(Beginning of RECORDS SUPPLIED)

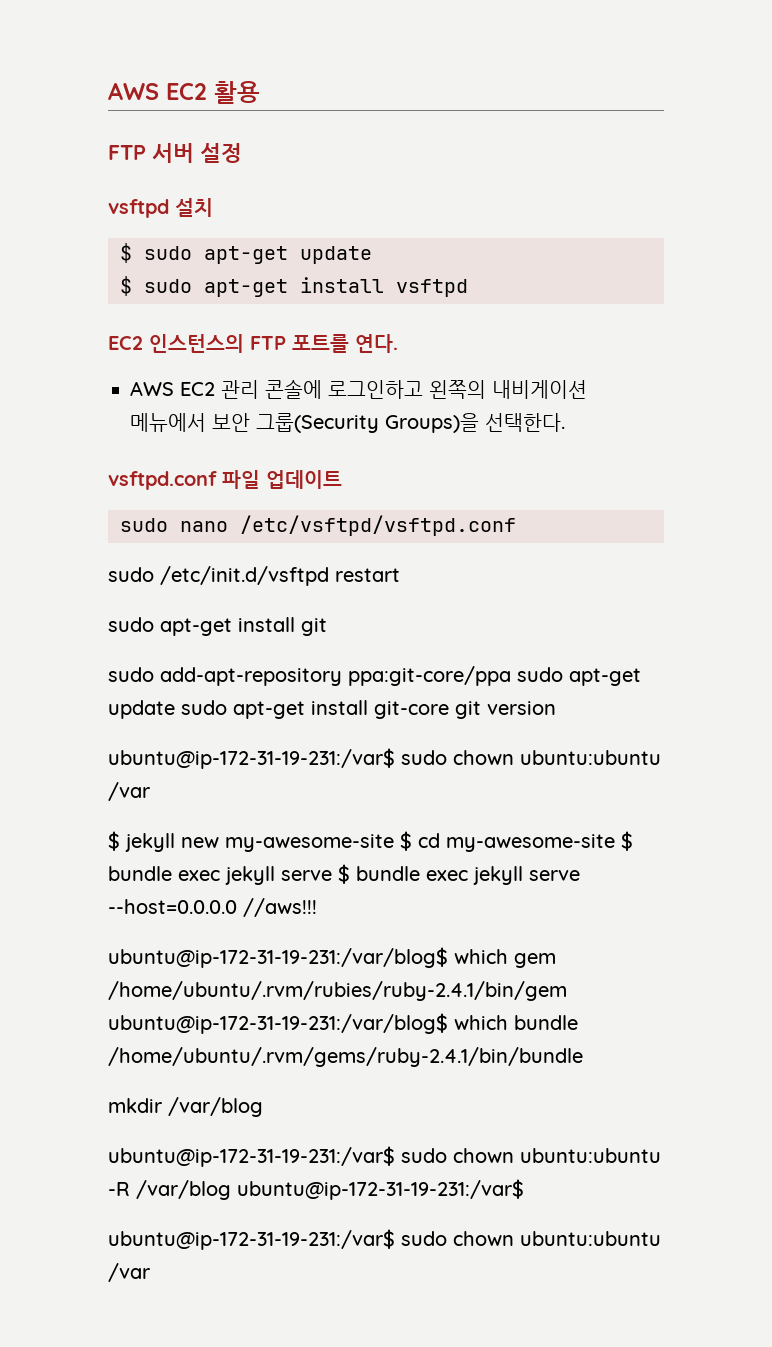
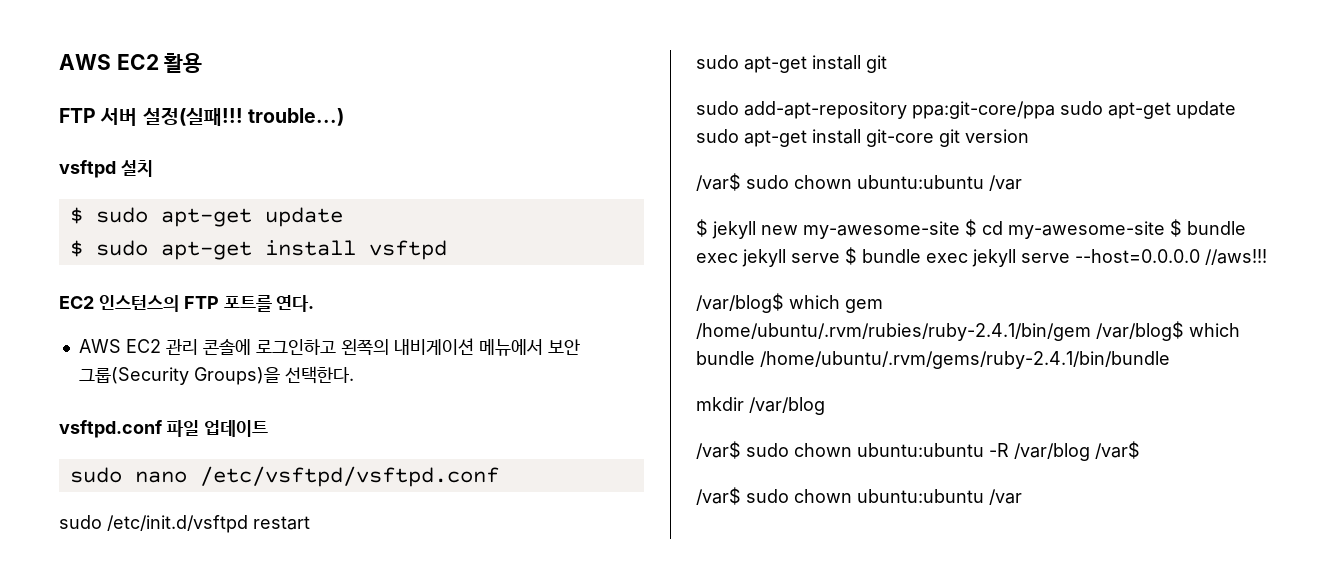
[200,143,242,163] 설정 -> [142,107,344,126] 설정(실패!!! trouble...)
[108,748,395,769] ubuntu@ip-172-31-19-231:/var$ -> [696,173,741,191] /var$
[108,947,448,968] ubuntu@ip-172-31-19-231:/var/blog$ -> [696,293,784,313] /var/blog$
[108,1013,448,1034] ubuntu@ip-172-31-19-231:/var/blog$ -> [1096,321,1184,341] /var/blog$
[108,1146,395,1167] ubuntu@ip-172-31-19-231:/var$ -> [696,441,741,459] /var$
[237,1179,524,1200] [108,1229,395,1250] ubuntu@ip-172-31-19-231:/var$ // ubuntu@ip-172-31-19-231:/var$ -> [1095,441,1140,459] [696,487,741,505] /var$ // /var$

(End of RECORDS SUPPLIED)

[GOAL OF THE EXERCISE] Return the lines of the records that include the string "blog".

[WRITTEN SOLUTION]
[108,947,448,968] ubuntu@ip-172-31-19-231:/var/blog$ -> [696,293,784,313] /var/blog$
[108,1013,448,1034] ubuntu@ip-172-31-19-231:/var/blog$ -> [1096,321,1184,341] /var/blog$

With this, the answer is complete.